=== DOCUMENT SEGMENT ===

The tourist, who was with her boyfriend, was asked to report to the Boracay police on Thursday. They left the island on Friday after she paid a P2,500 fine.
But the imposition of the fine also raised questions as there was no existing ordinance prohibiting nudity or the wearing of skimpy attire on the beach or other public areas on the 1,032-hectare island.
Instead, the police issued a citation ticket against the Taiwanese woman for violating a provision of a 2013 ordinance that prohibits photographers from “taking lewd and/or excessively erotic pictures.”
According to some residents, the ordinance covers only photographers, and not tourists.
In the case of the Taiwanese tourist, she could have been fined for alarm and scandal under the Revised Penal Code.
Topless bathing mostly by foreign tourists was tolerated in Boracay until the early 1990s when there were still few tourists and residents on the island.
But the surge in visitor arrivals and population growth on the island also meant less secluded and private areas.
About a decade ago, local officials also proposed an ordinance prohibiting sex in public areas after tourists were filmed making love on the beach. But the proposed measure was not approved.
According to Natividad Bernardino, general manager of the Boracay Interagency Rehabilitation Management Group, which supervises the rehabilitation of the island, they support the passing of an ordinance on nudity and extremely skimpy attire.

=== SOURCE INFORMATION ===

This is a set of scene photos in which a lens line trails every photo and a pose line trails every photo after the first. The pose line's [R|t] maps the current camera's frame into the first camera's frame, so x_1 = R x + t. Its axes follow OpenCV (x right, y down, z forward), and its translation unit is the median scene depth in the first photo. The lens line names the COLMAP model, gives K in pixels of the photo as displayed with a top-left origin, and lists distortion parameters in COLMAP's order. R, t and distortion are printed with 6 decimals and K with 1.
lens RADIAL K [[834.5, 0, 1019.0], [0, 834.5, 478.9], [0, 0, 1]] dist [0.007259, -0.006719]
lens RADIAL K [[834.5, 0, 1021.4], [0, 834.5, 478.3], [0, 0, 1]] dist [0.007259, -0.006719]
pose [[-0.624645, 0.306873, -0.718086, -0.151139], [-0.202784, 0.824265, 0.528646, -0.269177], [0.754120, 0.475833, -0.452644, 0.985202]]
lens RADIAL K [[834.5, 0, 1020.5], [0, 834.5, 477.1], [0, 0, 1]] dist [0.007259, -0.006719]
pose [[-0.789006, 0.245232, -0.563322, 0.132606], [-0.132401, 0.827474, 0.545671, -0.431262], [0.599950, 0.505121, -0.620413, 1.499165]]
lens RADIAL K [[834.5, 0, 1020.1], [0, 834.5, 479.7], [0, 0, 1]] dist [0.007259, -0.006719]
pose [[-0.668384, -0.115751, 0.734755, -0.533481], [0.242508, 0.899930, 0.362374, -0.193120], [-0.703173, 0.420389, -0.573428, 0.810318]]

===
=== SOURCE INFORMATION ===

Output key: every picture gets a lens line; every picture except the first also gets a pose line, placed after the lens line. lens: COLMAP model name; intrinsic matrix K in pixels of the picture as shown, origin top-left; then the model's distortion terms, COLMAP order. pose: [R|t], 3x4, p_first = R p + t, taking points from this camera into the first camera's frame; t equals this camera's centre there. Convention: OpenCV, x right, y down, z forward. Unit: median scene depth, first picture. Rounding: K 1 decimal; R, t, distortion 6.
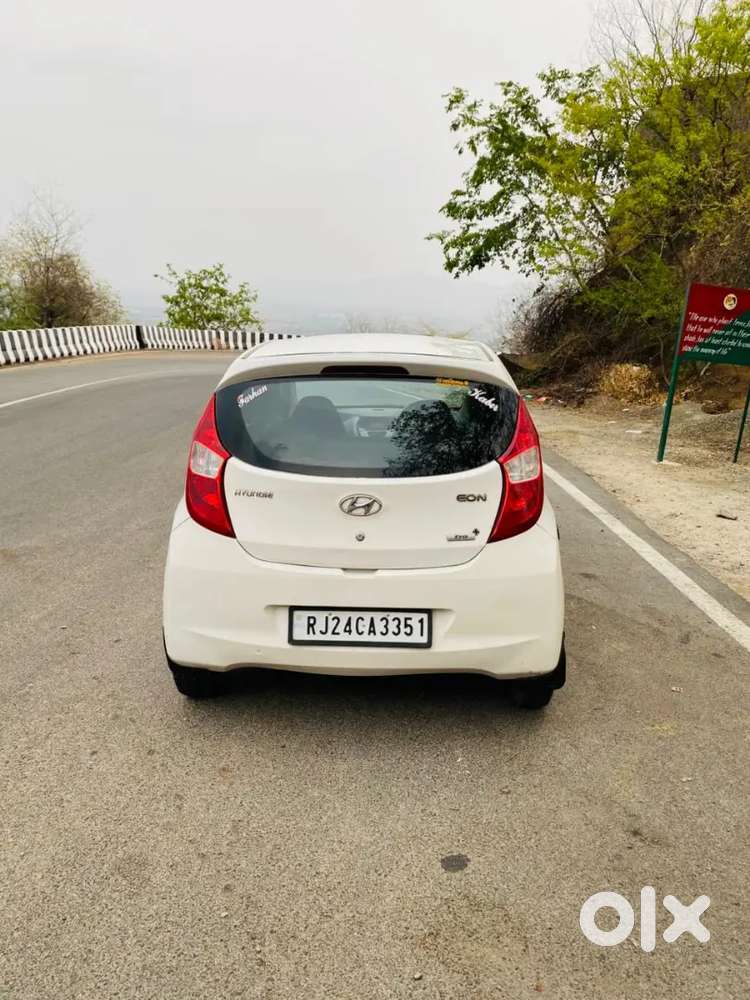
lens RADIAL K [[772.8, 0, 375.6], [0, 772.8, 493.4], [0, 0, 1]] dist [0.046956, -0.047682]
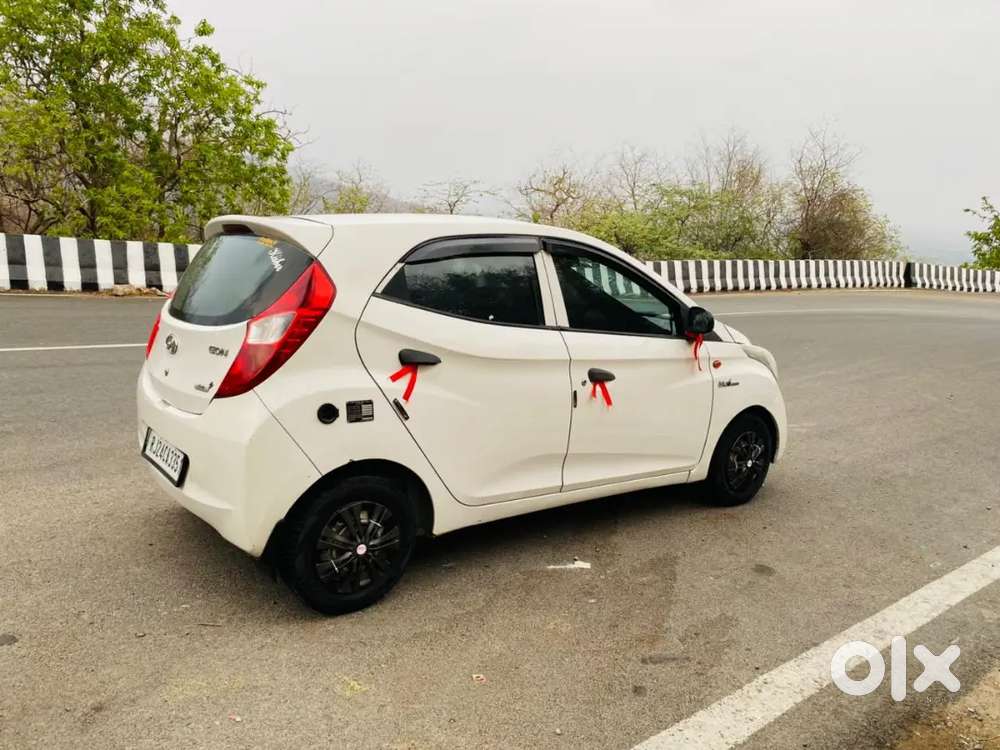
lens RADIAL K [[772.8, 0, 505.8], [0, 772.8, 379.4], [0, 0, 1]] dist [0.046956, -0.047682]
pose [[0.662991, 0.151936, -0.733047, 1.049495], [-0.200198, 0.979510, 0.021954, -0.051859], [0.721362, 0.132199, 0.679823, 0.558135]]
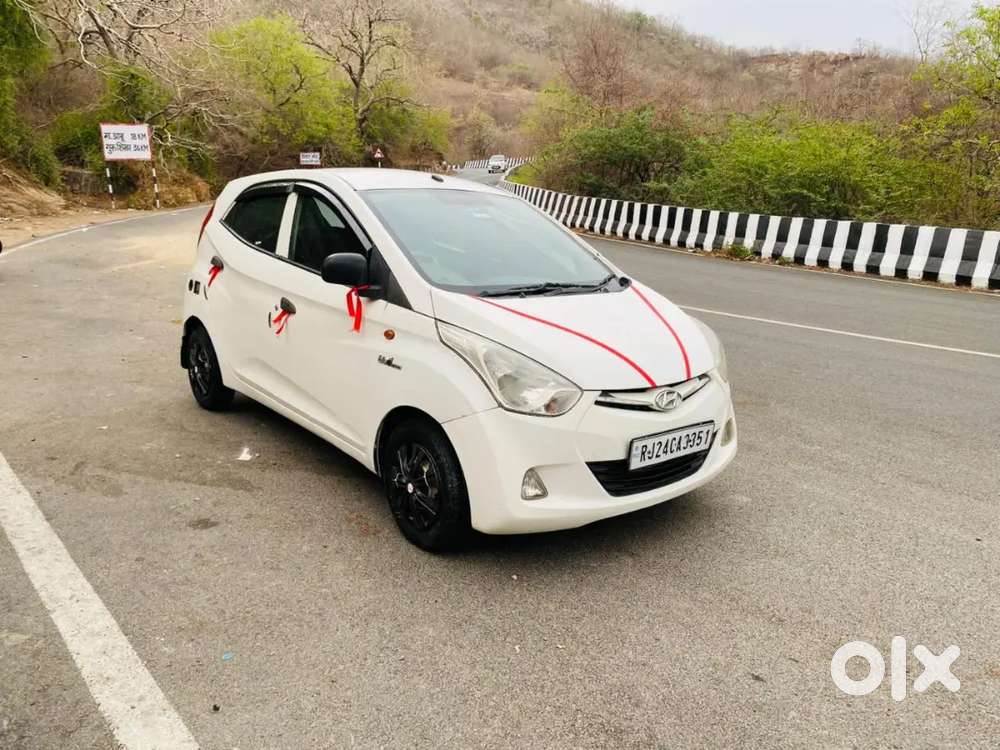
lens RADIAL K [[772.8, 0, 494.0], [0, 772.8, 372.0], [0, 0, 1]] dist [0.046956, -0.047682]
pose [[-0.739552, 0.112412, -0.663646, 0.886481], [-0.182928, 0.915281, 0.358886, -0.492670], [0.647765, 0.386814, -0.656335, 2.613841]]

===
=== SOURCE INFORMATION ===

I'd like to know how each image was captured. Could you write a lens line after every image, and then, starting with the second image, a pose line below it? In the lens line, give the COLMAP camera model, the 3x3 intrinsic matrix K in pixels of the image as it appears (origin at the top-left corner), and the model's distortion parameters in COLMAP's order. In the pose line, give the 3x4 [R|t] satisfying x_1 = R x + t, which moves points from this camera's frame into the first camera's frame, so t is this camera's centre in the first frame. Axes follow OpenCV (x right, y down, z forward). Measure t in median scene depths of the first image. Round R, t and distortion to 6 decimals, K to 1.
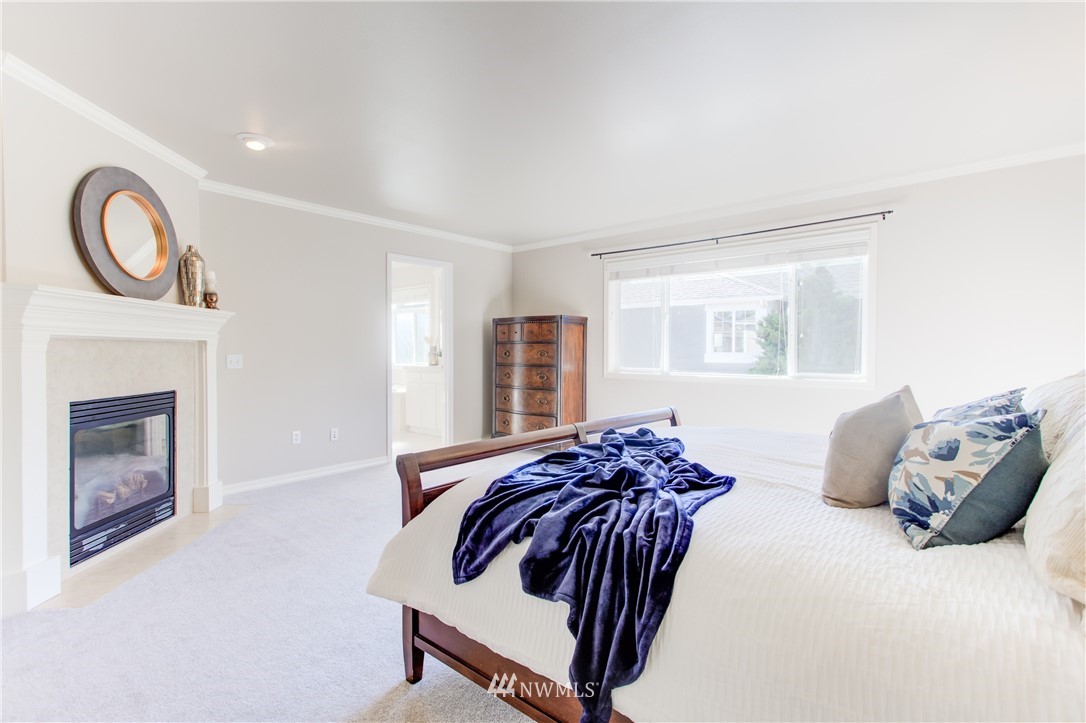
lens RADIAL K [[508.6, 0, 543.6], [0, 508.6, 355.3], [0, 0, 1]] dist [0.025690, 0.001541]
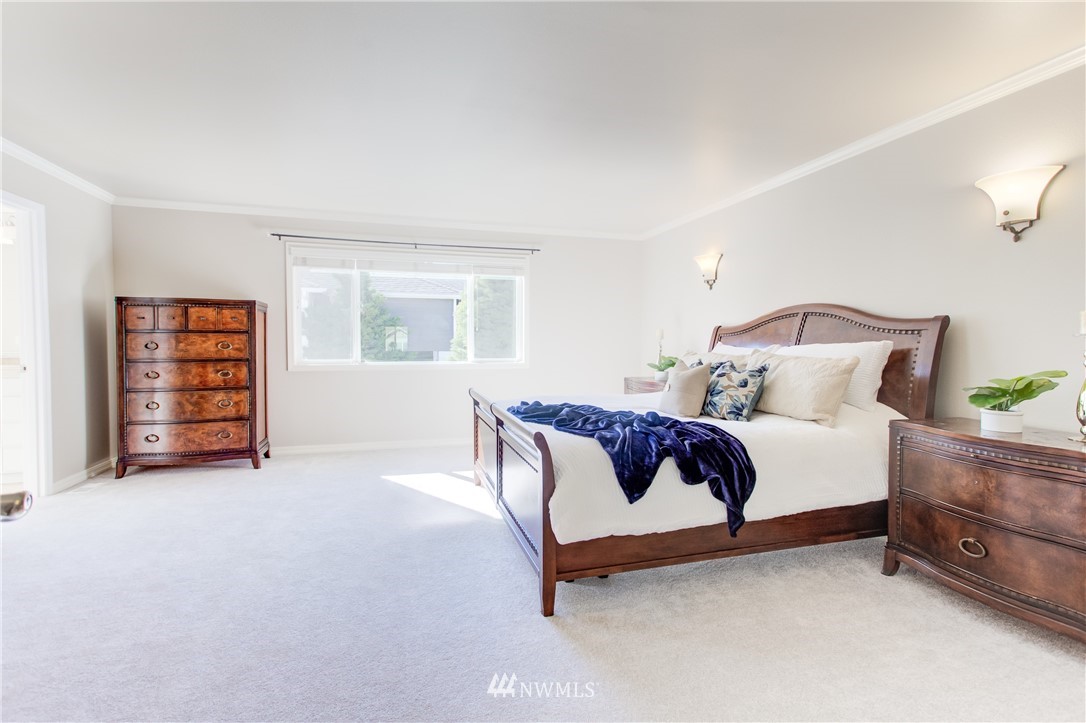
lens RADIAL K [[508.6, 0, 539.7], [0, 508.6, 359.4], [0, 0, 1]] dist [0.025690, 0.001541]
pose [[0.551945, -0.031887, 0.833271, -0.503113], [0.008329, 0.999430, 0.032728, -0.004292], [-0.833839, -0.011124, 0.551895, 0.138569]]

===

> [ACTIVITY]: List every number written in digits in the article about the Taiwanese tourist fined on Boracay.

> [EXERCISE OUTPUT]:
P2,500
1,032
2013
1990s